▶ [TEXT PROVIDED]
=== Begin Enclosure ===
Musical metamorphoses: 'Fiddler,' 'Pacific,' 'Cage,' 'Back to the Future'
Plus 'Waiting for Godot,' 'A Doll's House Part 2,' 'Antíkoni,' 'The Goddamn Couple...'
The times they are a-changin’ in the musicals currently occupying four of LA County’s larger theaters. And changing times often result in compelling theater. That’s true of three out of these four musicals — but their styles are strikingly different.
This ‘Fiddler’ is still ‘on the roof’
Look at “Fiddler on the Roof,” starring Jason Alexander as Tevye at La Mirada Theatre. The changes within its story are stark — from an opening scene that musically exalts “Tradition” to the drastic upheavals of tradition throughout the rest of the script.
But who would have guessed that this classic (1964) musical is freshly relevant — on two fronts — six decades later?
=== End Enclosure ===
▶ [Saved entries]
=== Begin Enclosure ===
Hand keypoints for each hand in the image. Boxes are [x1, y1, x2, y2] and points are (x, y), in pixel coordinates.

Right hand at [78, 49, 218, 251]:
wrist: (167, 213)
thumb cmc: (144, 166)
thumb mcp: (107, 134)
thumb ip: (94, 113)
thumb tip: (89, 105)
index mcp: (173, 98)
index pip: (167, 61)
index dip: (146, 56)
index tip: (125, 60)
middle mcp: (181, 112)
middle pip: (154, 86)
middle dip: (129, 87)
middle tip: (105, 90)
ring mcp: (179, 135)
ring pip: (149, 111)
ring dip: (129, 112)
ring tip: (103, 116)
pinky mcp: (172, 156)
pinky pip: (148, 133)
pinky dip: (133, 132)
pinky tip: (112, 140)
=== End Enclosure ===
=== Begin Enclosure ===
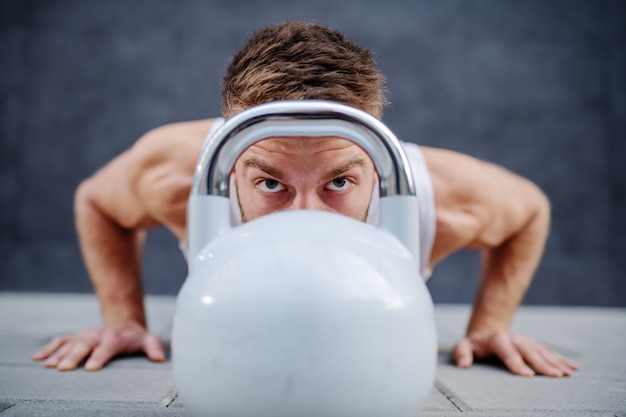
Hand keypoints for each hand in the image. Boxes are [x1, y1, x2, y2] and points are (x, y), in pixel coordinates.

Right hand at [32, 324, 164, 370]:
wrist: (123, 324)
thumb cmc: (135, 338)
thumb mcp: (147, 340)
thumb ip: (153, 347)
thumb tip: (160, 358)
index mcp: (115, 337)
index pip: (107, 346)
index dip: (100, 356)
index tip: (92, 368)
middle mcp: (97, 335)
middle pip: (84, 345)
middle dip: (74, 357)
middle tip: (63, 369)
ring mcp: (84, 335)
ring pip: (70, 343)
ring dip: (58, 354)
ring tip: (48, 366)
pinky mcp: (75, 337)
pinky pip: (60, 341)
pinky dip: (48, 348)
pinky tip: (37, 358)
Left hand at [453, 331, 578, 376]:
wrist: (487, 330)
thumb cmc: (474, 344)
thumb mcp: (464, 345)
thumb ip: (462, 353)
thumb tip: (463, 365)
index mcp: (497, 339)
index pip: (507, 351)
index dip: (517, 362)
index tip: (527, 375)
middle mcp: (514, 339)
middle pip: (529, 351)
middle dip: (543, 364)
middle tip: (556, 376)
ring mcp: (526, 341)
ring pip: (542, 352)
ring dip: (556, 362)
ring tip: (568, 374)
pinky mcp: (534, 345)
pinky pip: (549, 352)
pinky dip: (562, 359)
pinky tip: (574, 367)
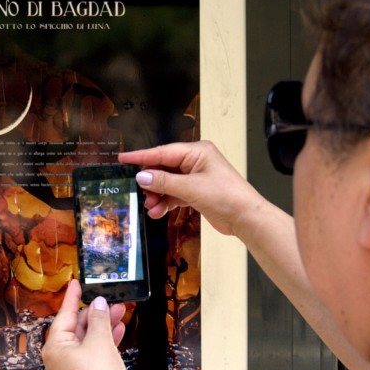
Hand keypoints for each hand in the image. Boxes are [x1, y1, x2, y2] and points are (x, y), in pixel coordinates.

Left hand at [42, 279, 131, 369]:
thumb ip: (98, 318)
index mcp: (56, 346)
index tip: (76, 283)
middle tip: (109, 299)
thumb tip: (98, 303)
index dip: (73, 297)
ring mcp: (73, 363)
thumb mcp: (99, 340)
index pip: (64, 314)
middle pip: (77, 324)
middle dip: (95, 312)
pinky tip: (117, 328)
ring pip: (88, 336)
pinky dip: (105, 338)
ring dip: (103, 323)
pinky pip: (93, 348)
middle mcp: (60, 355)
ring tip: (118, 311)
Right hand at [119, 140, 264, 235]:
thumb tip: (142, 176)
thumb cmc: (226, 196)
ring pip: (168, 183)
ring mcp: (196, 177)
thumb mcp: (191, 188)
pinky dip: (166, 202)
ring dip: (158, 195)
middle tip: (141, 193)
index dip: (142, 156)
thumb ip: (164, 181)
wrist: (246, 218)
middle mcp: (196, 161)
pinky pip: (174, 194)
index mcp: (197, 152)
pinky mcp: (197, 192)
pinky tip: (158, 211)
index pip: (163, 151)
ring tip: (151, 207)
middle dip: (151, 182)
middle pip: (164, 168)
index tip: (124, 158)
=== End Enclosure ===
▶ [TASKS TO COMPLETE]
A: Using the theater review, answer each question in a few words:
(i) How many of the four musicals does it call compelling theater?
(ii) Who stars as Tevye, and at which theater?
(iii) In what year did "Fiddler on the Roof" first appear?
B: Proceed with the theater review, picking up after its final sentence.
These lines have no connection to the theater review.

▶ [TASK RESPONSES]
A:
(i) Three of the four.
(ii) Jason Alexander, at La Mirada Theatre.
(iii) 1964.

B:
First, the “Fiddler” narrative is set in Ukraine, early in the 20th century, when it was still controlled by the czarist version of Imperial Russia. Although Tevye’s village of “Anatevka” was fictional, it was supposedly in the area of Ukraine where the source material — stories about Tevye the Milkman — were set by Sholem Aleichem (originally named Solomon Naumovich Rabinovich).
In “Fiddler,” antisemitic Russian soldiers actively abuse the leading characters, who are Jews. Of course, now Ukraine — led by a Jewish president, Volodymyr Zelenskyy — is under attack by the 21st-century-Putinist version of Imperial Russia.
Additionally (spoiler alert), at the end Tevye and his remaining family members are given a tight deadline to leave. They depart for America, the primary destination for Europeans fleeing oppression. Nowadays, the next US president is vowing to start mass deportations of immigrants on day one — and he initially called Putin’s invasion of Ukraine “genius.”
“Fiddler” was created by Jews: Joseph Stein (the book), Jerry Bock (the music), and Sheldon Harnick (the lyrics, and the last survivor of the trio — he died last year). They probably wouldn’t have approved of the recent events that have made “Fiddler” freshly relevant.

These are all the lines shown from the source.